5 yıl boyunca pek çok -bilindik ya da olabildiğince yer altı- 10.000 sanatçının müziğini dinleyen ve analiz eden proje çalışanları bunu sürdürmeye de devam ediyor. Sonuç olarak bu çalışmalarını taçlandırmak için de pandora.com' u kurmuşlar.

Yeni müzikler keşfetmek için arkadaş tavsiyeleri ve ya emektar albüm dükkanlarının yerini tutamayacağı kesin olsa da kişisel bir radyo olarak düşünebileceğiniz bu sistem sevebileceğiniz yeni birşeyler duymak için çok iyi bir fırsat sunuyor.

Pazartesi, Mart 20, 2006

Tapes 'N Tapes - The Loon (2006)


İndie Rock!
İsmine aldanıp Tapes 'N Tapes'in tekno ya da tape-loop grubu olduğunu sanmayın. Post-rock grubu da değiller. Peki nedir bu Tapes 'N Tapes?
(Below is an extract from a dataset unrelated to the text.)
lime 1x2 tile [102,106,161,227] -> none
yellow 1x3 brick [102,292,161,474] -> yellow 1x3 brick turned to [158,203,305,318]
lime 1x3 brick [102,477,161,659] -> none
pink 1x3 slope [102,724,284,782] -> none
İndie rock! Evet belki çok şaşırtıcı ve yeni bir müzikle çıkmadılar meydana 2006'da. Ama bomba gibi geldikleri gerçeğini, Pavement, Wire, Pixies gibi gruplardan aldıkları ilhamla yeni bir soluk getirdiklerini değiştirmiyor bu. Albümü ilk dinleyişten itibaren tınılar, melodiler, vokaller kafanızın bir köşesine yerleşiyor. İnternet ve blog ortamları sayesinde parlayan grup Minneapolis, ABD doğumlu. Albüm 11 şarkıdan oluşmakta. Dinlerken vokali ve özellikle gitar ritmlerini, özellikle de basları indie rock efsanelerine benzetmek çok kolay. Fakat bu albümüm kesinlikle kopyacı ve tekrarcı olduğunu göstermiyor. Aksine çok mütevazı ve kaliteli bir ilk albüm.
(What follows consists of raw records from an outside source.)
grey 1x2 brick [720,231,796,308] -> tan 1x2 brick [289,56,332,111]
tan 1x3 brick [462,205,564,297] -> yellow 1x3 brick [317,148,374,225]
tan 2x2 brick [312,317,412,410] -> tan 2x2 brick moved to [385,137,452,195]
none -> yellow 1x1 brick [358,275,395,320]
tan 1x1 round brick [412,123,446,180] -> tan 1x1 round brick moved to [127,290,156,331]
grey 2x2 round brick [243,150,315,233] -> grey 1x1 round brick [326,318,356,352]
Şu anda başta Amerika olmak üzere yoğun bir hayran kitlesi toplayan Tapes 'N Tapes çoktan tura başladı bile. E ne diyelim bize de dinlemek düşer. Sitelerinden de birkaç mp3'e ulaşabilirsiniz.

Cumartesi, Mart 04, 2006

Hadi bu kıyağımı da unutmayın: The Sands

Son zamanlarda muzdarip olduğum "at çalsın, yüzümde sabit bir gülümseme yaratsın albümü eksikliği sendromu"na ilaç gibi gelen bir husustan bahsedeceğim. Grubun adı The Sands.

Eski grubu Ui ile yarattığı hoş sadaları kalbimde hala tınıyan Sasha Frere Jones, yanına birkaç indie-rock kıdemlisi arkadaşını alıp kurmuş. Pavement'ı andıran tam bir oldschool indie rock albümü yapmışlar, plak şirketleri fark etsin diye de demolarını Sasha'nın sitesine koymuşlar.

Evire çevire dinleyebileceğiniz, klibi çıksa televizyonun sesini açacağınız şirin şarkılar. Şimdilik favorilerim "Early" ve "The Hostage Son". Demo kaydı dandikliğinin getirisi varsaydığım cayır cayır gitarlardan da vazgeçmemeleri dileklerimle buyrun mp3lere.

Cuma, Mart 03, 2006

My humps, your humps, our humps

Değer verdiğim müzik yazarı/eleştirmeni Hua Hsu'nun "My Humps" adlı kültürel fenomen hakkındaki düşünceleri. Keşke becerebilsem de çevirsem dediğim, her gencin okuması gereken nadide bir eleştiri. Çoğunluğun üşeneceğini adım gibi bildiğimden yazının kilit bir kısmını utanmadan alıntılıyorum, buyrunuz:

For all the brow-furrowing about the precise, Pavlovian engineering of hit singles, pop music is a wholly unpredictable, unstable enterprise. Lazy artists catch lightning in a bottle, bizarre throwaway jingles are greeted as bursts of quirky ingenuity, and puffy bits of melodrama accidentally become the catchiest thing ever. This is the weird appeal of the radio (or however you get your populist fix): Anything—good, bad, or otherwise—can sound genuinely perfect for a summer. If an Awesomely Bad pop song survives a few years and enlivens a party sometime down the line, so much the better.